**Source passage:**
********************

Children 4 years old and younger will soon no longer be required to wear masks in public schools and day care facilities, Mayor Eric Adams announced Tuesday, following weeks of pressure to nix the controversial rule.
During a press conference, Adams said that the face-covering mandate for the Big Apple’s youngest will be removed beginning April 4, if current COVID-19 trends persist.
“If the numbers continue to show a low level of risk, masks will be optional for 2-to-4-year-old students in schools and daycare,” he told reporters at City Hall. “We want to see our babies’ faces.”
“Now it’s time to peel back another layer.”
The announcement comes after earlier in March Adams removed the indoor face covering requirement for children in kindergarten through 12th grades, while maintaining it for early-education students and those in day care centers ages 4 and under, because they are not yet eligible to receive a COVID-19 vaccine.
Data compiled by the American Academy of Pediatrics shows that just 0.1 percent to 1.5 percent of child COVID cases resulted in hospitalization and 0.00 percent to 0.01 percent resulted in deaths.

********************

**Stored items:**
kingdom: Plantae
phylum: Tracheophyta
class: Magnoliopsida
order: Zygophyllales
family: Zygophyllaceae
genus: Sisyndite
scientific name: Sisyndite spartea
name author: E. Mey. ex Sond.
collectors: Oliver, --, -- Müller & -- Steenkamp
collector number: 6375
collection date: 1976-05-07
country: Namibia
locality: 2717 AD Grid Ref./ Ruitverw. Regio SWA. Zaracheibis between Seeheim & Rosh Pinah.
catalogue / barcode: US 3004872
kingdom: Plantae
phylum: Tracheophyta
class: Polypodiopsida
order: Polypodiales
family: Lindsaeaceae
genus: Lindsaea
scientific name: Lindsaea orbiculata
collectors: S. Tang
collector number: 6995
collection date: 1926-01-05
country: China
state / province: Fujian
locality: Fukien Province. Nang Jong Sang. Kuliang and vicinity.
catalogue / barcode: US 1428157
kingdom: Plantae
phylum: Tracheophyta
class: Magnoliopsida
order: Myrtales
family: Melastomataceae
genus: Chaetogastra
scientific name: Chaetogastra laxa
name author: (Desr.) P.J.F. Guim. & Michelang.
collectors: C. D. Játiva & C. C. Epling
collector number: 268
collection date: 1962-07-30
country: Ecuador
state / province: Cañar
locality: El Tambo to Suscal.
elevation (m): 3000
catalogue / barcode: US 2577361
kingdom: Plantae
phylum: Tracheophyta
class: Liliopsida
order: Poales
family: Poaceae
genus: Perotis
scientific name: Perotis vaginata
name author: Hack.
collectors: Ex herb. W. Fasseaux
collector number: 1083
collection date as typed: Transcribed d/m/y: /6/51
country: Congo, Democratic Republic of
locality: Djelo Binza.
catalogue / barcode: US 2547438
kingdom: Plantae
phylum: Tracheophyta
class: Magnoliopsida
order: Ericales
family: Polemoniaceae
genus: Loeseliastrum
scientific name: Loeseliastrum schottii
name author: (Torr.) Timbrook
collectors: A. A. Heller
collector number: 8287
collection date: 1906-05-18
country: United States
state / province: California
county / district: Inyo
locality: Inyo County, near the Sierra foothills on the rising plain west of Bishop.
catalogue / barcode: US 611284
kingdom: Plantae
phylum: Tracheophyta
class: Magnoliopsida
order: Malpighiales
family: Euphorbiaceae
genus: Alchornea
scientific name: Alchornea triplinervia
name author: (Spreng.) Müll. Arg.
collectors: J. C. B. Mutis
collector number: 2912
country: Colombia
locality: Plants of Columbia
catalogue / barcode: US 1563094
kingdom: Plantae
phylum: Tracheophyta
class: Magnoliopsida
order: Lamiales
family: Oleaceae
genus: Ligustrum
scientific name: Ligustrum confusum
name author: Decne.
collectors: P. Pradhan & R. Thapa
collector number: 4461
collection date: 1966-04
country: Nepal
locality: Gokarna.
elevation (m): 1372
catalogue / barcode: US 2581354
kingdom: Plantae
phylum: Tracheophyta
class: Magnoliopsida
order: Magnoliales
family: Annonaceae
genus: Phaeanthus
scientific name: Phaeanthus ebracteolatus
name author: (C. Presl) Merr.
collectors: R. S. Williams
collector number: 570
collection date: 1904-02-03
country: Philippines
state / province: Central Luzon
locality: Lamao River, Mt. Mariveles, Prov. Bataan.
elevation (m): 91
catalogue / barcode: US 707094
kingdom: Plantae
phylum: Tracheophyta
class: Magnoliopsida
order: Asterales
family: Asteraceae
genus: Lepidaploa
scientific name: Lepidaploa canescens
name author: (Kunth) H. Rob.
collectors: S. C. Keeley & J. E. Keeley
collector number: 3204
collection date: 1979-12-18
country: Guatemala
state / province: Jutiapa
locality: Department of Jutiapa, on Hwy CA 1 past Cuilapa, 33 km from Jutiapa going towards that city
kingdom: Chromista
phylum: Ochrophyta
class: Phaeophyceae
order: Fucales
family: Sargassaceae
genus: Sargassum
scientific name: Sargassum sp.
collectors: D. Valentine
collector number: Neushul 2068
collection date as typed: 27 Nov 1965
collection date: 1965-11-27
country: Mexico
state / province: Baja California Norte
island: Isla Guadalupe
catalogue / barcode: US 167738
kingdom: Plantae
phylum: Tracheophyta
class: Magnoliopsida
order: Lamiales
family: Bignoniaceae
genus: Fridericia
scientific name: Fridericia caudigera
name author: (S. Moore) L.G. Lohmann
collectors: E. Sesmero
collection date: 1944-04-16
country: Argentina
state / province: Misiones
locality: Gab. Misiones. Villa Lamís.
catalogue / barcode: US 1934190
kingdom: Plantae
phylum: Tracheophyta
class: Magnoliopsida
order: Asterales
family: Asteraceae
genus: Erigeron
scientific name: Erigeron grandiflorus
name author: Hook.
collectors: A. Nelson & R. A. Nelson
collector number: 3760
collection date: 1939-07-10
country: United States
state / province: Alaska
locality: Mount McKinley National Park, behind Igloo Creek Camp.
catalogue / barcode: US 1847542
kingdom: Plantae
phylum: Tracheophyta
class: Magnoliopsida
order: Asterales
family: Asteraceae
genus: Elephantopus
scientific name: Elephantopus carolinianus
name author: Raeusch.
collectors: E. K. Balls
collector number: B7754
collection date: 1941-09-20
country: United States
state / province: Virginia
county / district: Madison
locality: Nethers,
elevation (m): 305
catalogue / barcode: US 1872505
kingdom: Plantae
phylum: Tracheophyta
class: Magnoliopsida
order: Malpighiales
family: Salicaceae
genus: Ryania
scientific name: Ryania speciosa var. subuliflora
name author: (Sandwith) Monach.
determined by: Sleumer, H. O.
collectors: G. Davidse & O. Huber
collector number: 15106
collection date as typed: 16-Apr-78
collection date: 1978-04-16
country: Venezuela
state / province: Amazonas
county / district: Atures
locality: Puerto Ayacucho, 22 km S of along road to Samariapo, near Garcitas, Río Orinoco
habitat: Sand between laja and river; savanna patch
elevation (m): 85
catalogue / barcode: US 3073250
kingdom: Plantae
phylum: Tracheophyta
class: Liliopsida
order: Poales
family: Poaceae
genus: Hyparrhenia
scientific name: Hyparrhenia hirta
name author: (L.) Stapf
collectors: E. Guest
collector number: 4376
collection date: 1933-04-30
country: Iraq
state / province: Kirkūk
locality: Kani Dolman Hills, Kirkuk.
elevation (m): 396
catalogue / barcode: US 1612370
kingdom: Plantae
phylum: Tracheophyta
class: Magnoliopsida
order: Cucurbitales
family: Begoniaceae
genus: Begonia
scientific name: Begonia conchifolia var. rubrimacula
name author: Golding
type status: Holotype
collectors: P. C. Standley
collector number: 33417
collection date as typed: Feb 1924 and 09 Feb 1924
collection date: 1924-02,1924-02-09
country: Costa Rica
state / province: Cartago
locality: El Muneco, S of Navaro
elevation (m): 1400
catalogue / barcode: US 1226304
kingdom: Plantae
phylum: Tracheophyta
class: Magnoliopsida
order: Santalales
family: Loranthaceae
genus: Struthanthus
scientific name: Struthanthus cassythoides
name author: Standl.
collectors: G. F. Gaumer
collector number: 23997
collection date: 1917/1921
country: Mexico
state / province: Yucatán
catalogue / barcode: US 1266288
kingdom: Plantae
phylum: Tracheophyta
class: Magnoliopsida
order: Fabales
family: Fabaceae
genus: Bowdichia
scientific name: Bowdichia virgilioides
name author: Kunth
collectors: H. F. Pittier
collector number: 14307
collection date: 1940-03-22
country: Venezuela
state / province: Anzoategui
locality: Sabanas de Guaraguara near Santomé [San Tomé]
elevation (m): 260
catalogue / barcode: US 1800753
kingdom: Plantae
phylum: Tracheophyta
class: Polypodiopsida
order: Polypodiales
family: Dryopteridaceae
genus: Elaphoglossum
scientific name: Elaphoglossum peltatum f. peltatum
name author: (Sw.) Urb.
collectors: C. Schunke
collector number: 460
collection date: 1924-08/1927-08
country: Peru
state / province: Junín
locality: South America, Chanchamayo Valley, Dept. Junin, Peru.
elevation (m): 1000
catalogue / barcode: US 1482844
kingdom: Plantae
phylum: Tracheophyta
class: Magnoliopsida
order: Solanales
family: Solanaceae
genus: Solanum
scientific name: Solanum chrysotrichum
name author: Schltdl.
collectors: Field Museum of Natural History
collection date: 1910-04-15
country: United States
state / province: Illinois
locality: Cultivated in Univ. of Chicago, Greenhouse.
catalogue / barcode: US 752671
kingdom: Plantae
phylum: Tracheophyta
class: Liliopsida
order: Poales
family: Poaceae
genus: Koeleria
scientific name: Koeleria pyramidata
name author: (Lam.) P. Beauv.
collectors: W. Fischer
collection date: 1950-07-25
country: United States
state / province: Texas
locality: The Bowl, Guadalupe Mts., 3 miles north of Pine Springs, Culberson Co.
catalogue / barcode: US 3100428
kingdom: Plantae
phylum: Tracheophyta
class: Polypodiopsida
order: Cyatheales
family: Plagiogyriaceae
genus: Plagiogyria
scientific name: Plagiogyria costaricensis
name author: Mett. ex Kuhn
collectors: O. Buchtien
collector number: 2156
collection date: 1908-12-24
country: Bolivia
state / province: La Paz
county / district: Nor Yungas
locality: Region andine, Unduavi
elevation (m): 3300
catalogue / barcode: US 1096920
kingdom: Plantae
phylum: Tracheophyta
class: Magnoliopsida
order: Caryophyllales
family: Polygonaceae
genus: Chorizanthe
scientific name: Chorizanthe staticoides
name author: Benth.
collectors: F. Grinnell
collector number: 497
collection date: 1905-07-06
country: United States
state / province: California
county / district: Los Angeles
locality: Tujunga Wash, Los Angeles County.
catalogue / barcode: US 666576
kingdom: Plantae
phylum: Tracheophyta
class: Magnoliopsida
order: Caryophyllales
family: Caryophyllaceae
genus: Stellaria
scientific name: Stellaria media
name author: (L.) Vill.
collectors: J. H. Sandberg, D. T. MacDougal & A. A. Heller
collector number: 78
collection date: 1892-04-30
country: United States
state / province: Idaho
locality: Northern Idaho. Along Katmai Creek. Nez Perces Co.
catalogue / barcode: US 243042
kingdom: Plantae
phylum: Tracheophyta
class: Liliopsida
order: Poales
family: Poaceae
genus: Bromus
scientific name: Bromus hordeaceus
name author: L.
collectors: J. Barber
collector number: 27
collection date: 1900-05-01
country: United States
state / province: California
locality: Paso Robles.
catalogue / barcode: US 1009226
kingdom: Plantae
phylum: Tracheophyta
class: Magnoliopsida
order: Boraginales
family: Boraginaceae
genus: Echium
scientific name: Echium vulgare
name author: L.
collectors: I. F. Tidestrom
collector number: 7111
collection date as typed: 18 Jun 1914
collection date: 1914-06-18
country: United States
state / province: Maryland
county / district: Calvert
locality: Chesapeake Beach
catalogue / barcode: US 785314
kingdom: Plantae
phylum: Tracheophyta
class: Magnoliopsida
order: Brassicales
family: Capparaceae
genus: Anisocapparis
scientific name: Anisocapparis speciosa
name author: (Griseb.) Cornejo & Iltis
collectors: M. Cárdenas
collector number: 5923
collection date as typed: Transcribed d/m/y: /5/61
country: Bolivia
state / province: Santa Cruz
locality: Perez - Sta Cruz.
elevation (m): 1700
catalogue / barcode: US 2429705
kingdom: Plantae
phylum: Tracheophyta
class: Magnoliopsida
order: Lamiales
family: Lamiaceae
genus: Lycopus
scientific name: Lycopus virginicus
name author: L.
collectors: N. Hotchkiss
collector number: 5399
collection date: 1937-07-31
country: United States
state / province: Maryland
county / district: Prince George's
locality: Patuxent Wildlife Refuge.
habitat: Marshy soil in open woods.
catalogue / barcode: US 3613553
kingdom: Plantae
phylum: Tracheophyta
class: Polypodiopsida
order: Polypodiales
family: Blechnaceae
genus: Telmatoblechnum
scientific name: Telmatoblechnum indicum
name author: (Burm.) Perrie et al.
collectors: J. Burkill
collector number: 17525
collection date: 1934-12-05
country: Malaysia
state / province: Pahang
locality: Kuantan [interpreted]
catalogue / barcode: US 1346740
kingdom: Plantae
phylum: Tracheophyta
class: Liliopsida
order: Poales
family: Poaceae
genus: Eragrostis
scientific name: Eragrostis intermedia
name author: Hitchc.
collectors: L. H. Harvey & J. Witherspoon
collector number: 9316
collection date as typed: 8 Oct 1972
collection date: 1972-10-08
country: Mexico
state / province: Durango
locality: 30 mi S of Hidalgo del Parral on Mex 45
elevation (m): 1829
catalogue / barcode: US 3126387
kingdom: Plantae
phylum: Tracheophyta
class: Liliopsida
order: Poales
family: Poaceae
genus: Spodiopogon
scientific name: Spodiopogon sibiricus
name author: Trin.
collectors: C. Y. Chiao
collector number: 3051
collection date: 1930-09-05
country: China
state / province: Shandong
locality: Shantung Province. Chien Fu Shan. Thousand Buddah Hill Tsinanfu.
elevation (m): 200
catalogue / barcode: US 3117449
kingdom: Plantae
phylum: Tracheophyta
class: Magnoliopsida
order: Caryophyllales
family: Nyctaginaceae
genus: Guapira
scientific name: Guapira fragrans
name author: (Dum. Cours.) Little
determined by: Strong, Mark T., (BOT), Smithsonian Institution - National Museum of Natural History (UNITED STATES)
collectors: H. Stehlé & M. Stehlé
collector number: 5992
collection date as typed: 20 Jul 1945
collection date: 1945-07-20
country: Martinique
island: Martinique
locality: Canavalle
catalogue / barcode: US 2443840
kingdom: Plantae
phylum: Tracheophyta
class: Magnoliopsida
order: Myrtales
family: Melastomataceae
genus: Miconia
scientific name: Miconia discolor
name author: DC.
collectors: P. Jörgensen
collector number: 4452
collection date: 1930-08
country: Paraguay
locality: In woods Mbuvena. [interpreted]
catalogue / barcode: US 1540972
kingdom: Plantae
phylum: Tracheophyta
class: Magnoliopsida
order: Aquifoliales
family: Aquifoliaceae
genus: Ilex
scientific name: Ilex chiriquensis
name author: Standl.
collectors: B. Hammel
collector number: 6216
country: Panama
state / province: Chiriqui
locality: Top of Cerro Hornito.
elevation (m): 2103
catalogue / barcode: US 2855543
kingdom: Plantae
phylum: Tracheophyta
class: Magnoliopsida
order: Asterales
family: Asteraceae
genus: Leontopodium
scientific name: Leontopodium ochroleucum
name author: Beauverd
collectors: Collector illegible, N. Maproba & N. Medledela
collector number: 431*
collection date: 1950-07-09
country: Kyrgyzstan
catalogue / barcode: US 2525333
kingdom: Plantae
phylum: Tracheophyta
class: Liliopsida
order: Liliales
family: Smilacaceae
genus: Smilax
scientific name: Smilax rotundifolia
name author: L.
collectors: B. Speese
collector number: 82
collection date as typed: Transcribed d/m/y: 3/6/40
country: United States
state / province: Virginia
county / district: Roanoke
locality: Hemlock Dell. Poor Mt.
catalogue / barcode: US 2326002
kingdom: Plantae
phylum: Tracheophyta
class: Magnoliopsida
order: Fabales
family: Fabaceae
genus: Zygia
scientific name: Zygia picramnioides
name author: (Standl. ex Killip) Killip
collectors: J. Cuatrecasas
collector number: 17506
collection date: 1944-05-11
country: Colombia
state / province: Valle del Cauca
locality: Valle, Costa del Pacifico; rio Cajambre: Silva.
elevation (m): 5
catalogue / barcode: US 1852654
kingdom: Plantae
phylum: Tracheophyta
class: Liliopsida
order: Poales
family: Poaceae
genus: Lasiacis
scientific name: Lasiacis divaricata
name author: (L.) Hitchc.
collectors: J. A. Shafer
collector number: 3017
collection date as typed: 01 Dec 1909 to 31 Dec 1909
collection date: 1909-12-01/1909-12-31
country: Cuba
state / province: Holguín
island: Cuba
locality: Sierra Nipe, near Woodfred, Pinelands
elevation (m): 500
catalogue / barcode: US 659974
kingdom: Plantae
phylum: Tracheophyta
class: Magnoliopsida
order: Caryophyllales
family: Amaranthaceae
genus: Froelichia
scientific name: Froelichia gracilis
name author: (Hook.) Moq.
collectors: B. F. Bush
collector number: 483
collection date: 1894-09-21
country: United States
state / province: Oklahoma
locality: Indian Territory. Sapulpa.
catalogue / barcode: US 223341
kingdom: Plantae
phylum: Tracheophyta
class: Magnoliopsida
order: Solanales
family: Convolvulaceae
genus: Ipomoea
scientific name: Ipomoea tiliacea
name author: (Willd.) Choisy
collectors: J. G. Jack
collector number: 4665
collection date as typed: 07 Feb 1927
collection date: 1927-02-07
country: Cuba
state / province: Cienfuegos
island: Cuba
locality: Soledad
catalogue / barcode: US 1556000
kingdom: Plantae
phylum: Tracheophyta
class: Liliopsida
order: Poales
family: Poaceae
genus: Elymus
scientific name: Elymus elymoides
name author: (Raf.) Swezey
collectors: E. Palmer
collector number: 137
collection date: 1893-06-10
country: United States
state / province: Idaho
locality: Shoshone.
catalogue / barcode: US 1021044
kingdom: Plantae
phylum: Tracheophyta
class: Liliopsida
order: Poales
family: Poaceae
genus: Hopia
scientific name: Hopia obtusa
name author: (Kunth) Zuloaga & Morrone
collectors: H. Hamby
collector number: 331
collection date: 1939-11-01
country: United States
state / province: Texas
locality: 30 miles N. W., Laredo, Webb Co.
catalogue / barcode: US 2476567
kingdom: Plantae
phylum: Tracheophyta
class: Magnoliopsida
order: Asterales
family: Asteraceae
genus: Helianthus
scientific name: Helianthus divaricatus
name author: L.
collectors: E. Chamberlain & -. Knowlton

********************

**Assigned task:** According to the passage on school mask rules, on what date would masks stop being required for the youngest children?

**Task solution:** April 4, if current COVID-19 trends persist.